--- Start of SOURCE EXTRACT ---

The intellectual arguments for consumption taxation can be traced back to Thomas Hobbes. Writing some 350 years ago, he argued that "The Equality of Imposition consisteth rather in the Equality of that which is consumed, than of the riches of the persons that consume the same" (Hobbes 1651, 387). His argument was based on the logic that the state provides protection for the enjoyment of life and that taxes are the price of that protection. Because consumption is the material manifestation of the enjoyment of life, so should consumption be the base of taxation. Or as Hobbes put it, "For what reason is there, that he which laboureth much, and sparing the fruits of his labour, consumeth little, should be more charged, than he that living idlely getteth little, and spendeth all he gets: seeing the one hath no more protection from the Commonwealth than the other?"

More recently, Kaldor (1955) argued for an expenditure tax as a surtax to coexist with the current income tax in the United Kingdom. More recently still, the Meade Commission (Institute for Fiscal Studies 1973) in the United Kingdom and the U.S. Treasury Department (1977) have made forceful cases for consumption taxation. Despite these proposals, no country has shifted its tax system wholly to a consumption base. However, there has been a shift in the mix from income toward consumption taxation in a number of ways in the last 20 years. First, the European Community (EC) passed two directives in 1967 that mandated all EC members to implement VATs. As a result, the mix of consumption and income taxes has shifted to the point where consumption taxes (VATs, excise taxes, etc.) constitute between 15 and 25 percent of tax revenues for EC countries (see Metcalf 1995). Second, there has been a tremendous growth in defined contribution pension programs and other tax-deferred savings programs in the United States and other industrialized countries. Current estimates are that roughly 50 percent of personal savings in the United States receive consumption tax treatment (Gale 1995).

Rationale for consumption taxation

There are three major reasons that many economists have advocated a shift from income to consumption taxation: simplicity, efficiency, and fairness. The essential argument for simplicity is that income is difficult, if not impossible, to measure accurately, while the measurement of consumption is relatively straightforward. Most of the complexity in the current income tax system arises from the need to measure income. Two oft-cited examples are depreciation and capital gains. A consumption tax of any of these forms would eliminate these problems. Capital expenditures are expensed (deducted) under a consumption tax and capital gains are ignored. On the other hand, efforts to achieve distributional goals can add complexity to a consumption tax. For example, every VAT in place in Europe and other industrialized countries has exemptions and multiple rates, which add considerable complexity to the tax code. Transitional concerns are also likely to add complexity. For example, most serious consumption tax plans in the United States have gone to great lengths to preserve basis in existing assets and to prevent the taxation of withdrawals from savings accumulated before tax reform.

--- End of SOURCE EXTRACT ---

> _WHAT YOU SHOULD DO_
Answer these questions from the passage on consumption taxation:
(a) In what year did the European Community pass two directives requiring its members to implement VATs?
(b) Roughly what share of personal savings in the United States receives consumption tax treatment, according to current estimates?
(c) What three reasons for moving from income to consumption taxation does the passage list?

--- Start of DATA SHOWN ---

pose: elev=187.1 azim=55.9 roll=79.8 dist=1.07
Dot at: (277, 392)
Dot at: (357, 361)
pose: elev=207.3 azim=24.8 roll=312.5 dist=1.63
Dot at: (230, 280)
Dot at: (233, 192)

--- End of DATA SHOWN ---
--- Start of DATA SHOWN ---

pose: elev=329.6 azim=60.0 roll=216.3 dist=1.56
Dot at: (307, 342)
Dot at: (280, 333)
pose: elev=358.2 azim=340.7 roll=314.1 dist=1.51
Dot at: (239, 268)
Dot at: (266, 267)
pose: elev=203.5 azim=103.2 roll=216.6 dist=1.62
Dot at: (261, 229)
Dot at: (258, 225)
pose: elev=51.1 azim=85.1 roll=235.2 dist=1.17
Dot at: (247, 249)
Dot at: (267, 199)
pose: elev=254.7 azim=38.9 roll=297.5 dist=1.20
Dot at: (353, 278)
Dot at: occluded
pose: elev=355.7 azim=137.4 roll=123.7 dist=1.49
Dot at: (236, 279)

--- End of DATA SHOWN ---

> _RIGHT ANSWER_
(a) 1967
(b) Roughly 50 percent
(c) Simplicity, efficiency, and fairness